Two years after the remnants of Hurricane Ian dumped up to 10 inches of rain on New York City in just two hours, the metropolis is once again inundated today by extreme rainfall. It is one of the many cities worldwide grappling with a counterintuitive effect of climate change: Sometimes, it will get wetter, not drier.
On a warming planet, it’ll rain more and individual storms will get more intense. This pain will be especially acute in urban areas, which are built on stormwater infrastructure designed to handle the rainfall of yesteryear. Think back to what the builders of the last century wanted: sewers and canals that funneled rainwater as quickly as possible into a river, lake, or ocean, before it had a chance to accumulate. That worked fine, most of the time. But over the intervening years, rare catastrophic flooding has been growing more common. Ancient wastewater systems are now tasked with getting rid of ever-bigger inundations.
Today’s concrete- and asphalt-heavy cities are also now a kind of seal atop the landscape. They have lots of hard surfaces like roads and parking lots, and maybe only a smattering of softer surfaces like parks. Because they are impermeable, water can’t sink into the ground—it has to rage across town, turning subway stairs into waterfalls and swamping schools.
Better sewer systems will be indispensable, sure, but planners are also fundamentally reimagining urban areas as “sponge cities” designed to mitigate flooding by absorbing water. Clearly, NYC still has a ways to go in terms of flood management. But the city now has more than 12,000 green infrastructure assets across the city, said Edward Timbers, spokesperson for the NYC Department of Environmental Protection, in a statement provided to WIRED. This includes rain gardens, or strips of roadside greenery that absorb rainfall, and blue belts, or conserved natural drainage systems like ponds and wetlands. All that green infrastructure helps keep rainwater out of the sewage system.
“NYC has the largest and most aggressive green infrastructure program in the nation,” Timbers says. “Last year we developed new stormwater regulations that require any new development or redevelopment to manage stormwater onsite, and not allow it to drain off into the roadway where it can contribute to flooding.”
Likewise, Los Angeles is deploying rain gardens, as well as directing rainwater into spreading grounds—basically, big dirt bowls where water trickles underground.
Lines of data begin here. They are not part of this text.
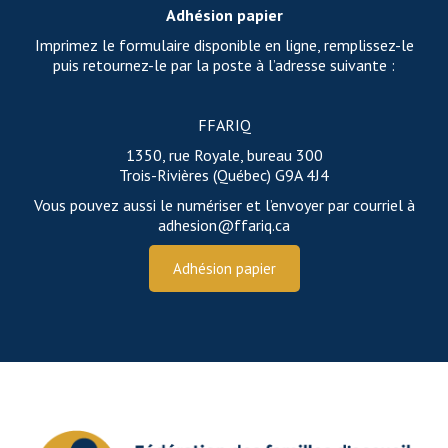
Adhésion papier
Imprimez le formulaire disponible en ligne, remplissez-le
puis retournez-le par la poste à l’adresse suivante :
FFARIQ
1350, rue Royale, bureau 300
Trois-Rivières (Québec) G9A 4J4
Vous pouvez aussi le numériser et l’envoyer par courriel à
adhesion@ffariq.ca
Adhésion papier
In the drought-wracked American West, this will send as much rainwater as possible back into aquifers, to be tapped for drinking water as needed.
Green spaces don’t just mitigate flooding. They beautify the urban landscape and improve residents’ mental health. They filter out microplastics and other pollutants, keeping them from reaching sensitive water bodies like rivers. And when the weather is hot, they cool neighborhoods, because plants “sweat.” This reduces the urban heat island effect—the tendency for cities to get far hotter than surrounding rural areas. If these green spaces were urban farms, they could do all that while also producing food.
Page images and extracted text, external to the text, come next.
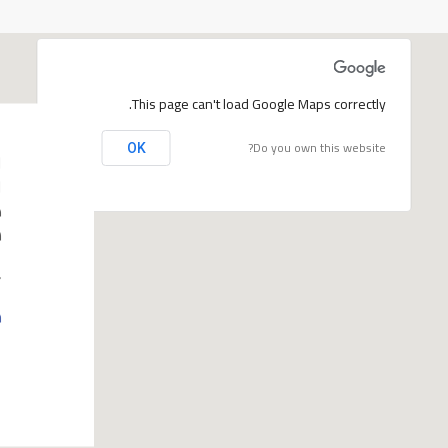
This page can't load Google Maps correctly.
Do you own this website?
OK
س
8118
m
The trouble is that urban land is expensive, so green spaces aren’t cheap. Where it’s not possible to plant the landscape, cities like NYC are deploying permeable pavement. Instead of acting as a barrier for stormwater, these surfaces let rain soak into the underlying dirt. Some cities are also starting to charge water customers additional stormwater fees, using satellite images to determine how permeable a property is and charging if there’s a lot of pavement instead of vegetation.
The city of the future may be spongier in ways that are obviously verdant or more subtle. But if that makes them more enjoyable and more resilient as the planet warms, the rains of the future may be a bounty, not a burden.